La justice suspend les auditions publiques
Cyril Ramaphosa a remporté une première bataille judiciaire dans l’affaire du « Farmgate ». La justice sud-africaine a temporairement suspendu les consultations publiques du comité parlementaire chargé d’examiner une éventuelle procédure de destitution à son encontre.
En revanche, cette décision ne bloque pas l’ensemble des travaux du comité.

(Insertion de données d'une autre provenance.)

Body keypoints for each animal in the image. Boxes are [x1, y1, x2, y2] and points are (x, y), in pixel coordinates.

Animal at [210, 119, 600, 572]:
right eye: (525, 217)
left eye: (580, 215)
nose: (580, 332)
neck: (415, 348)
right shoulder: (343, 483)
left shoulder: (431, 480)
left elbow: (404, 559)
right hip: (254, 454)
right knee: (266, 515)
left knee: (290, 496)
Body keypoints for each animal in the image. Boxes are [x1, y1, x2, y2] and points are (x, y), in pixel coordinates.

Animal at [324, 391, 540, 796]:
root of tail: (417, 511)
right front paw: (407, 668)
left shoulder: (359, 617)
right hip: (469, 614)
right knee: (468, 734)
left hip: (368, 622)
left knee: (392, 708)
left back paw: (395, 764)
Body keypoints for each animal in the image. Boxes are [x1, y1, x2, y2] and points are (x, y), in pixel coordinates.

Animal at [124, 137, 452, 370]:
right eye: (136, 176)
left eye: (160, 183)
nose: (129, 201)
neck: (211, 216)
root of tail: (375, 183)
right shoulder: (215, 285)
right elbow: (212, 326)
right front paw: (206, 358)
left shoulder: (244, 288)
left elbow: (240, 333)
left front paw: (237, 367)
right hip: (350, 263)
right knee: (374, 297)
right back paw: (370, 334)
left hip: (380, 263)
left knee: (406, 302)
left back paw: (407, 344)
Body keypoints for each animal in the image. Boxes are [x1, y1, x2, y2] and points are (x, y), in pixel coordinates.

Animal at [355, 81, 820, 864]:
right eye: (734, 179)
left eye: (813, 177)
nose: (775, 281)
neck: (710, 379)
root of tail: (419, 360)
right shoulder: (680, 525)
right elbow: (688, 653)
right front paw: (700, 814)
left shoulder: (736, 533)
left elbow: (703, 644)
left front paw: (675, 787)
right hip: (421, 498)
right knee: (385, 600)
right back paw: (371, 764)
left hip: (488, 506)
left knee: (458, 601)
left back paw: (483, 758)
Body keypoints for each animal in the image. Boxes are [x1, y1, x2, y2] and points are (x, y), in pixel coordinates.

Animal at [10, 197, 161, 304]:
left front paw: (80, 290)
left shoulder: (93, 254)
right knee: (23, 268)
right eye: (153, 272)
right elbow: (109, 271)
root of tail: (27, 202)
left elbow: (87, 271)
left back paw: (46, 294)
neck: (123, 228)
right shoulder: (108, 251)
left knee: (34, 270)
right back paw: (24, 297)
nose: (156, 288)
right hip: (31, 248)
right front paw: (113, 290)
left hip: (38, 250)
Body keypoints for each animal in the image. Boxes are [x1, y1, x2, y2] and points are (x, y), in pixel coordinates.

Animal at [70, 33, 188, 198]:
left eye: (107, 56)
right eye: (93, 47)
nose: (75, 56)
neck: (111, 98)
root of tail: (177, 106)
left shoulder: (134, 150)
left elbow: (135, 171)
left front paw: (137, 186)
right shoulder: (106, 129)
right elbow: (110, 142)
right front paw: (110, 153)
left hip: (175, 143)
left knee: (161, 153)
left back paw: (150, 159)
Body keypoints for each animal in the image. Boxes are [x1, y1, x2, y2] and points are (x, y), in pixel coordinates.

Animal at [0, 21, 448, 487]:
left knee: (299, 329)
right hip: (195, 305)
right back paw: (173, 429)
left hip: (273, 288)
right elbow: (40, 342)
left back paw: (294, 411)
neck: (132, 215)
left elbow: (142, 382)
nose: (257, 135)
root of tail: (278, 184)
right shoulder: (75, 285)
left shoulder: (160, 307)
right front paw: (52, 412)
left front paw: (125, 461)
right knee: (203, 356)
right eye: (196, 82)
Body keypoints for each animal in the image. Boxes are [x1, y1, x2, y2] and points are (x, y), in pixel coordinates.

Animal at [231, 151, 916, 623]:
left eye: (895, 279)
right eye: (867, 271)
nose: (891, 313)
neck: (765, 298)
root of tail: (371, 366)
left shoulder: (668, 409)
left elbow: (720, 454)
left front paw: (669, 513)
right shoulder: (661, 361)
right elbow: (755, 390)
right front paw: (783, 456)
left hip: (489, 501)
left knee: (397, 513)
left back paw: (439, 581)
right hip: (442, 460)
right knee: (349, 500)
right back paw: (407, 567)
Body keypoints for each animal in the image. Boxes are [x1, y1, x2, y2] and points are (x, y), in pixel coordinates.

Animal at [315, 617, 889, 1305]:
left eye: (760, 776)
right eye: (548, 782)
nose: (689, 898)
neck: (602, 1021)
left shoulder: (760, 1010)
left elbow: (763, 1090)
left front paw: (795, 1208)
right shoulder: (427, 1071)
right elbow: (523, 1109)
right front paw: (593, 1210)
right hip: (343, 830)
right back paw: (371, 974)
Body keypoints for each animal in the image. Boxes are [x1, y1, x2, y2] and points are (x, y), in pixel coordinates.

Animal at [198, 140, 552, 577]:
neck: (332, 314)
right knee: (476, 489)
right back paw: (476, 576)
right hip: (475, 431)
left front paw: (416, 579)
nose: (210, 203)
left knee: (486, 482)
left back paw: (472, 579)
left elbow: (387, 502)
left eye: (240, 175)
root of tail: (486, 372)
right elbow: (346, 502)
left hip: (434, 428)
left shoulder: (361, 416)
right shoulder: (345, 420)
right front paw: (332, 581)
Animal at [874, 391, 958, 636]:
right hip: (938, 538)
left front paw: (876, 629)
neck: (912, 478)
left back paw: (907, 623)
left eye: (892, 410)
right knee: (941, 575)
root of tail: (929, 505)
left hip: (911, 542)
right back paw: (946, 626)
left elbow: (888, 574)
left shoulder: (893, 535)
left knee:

Les parlementaires peuvent poursuivre leurs investigations, mais ils ne pourront pas organiser d’auditions publiques tant que la justice ne se sera pas prononcée sur le recours introduit par le chef de l’État.
Le président conteste les conclusions du rapport d’experts
À l’origine de cette procédure, un panel d’experts a estimé que Cyril Ramaphosa pourrait avoir enfreint la Constitution, ouvrant ainsi la voie à une éventuelle procédure de destitution devant le Parlement.
Le président rejette fermement ces conclusions. Il a saisi la justice pour contester la validité du rapport et attend une décision annoncée pour le mois de septembre. Son avocat soutient qu’exposer le chef de l’État à une enquête publique fondée sur un rapport qu’il juge erroné constituerait une « humiliation » injustifiée.
L’affaire du « Farmgate » continue d’alimenter la polémique
L’affaire remonte à 2020, lorsqu’environ 580 000 dollars en devises étrangères ont été dérobés dans une propriété appartenant à Cyril Ramaphosa. La découverte de cette importante somme d’argent a rapidement suscité de nombreuses interrogations au sein de la classe politique et de l’opinion publique.
Pour sa défense, le président affirme que cet argent provenait de la vente de buffles réalisée dans le cadre de ses activités agricoles. Toutefois, plusieurs partis de l’opposition contestent cette explication et réclament toute la lumière sur l’origine et la gestion de ces fonds.
Un dossier qui continue de menacer la présidence
Quatre ans après les faits, le scandale du « Farmgate » demeure l’un des principaux défis politiques auxquels fait face Cyril Ramaphosa. En multipliant les recours devant les tribunaux, le président cherche à retarder, voire à empêcher, l’aboutissement de la procédure de destitution. Si la suspension des auditions publiques lui accorde un sursis, l’issue judiciaire de cette affaire reste déterminante pour la suite de son mandat.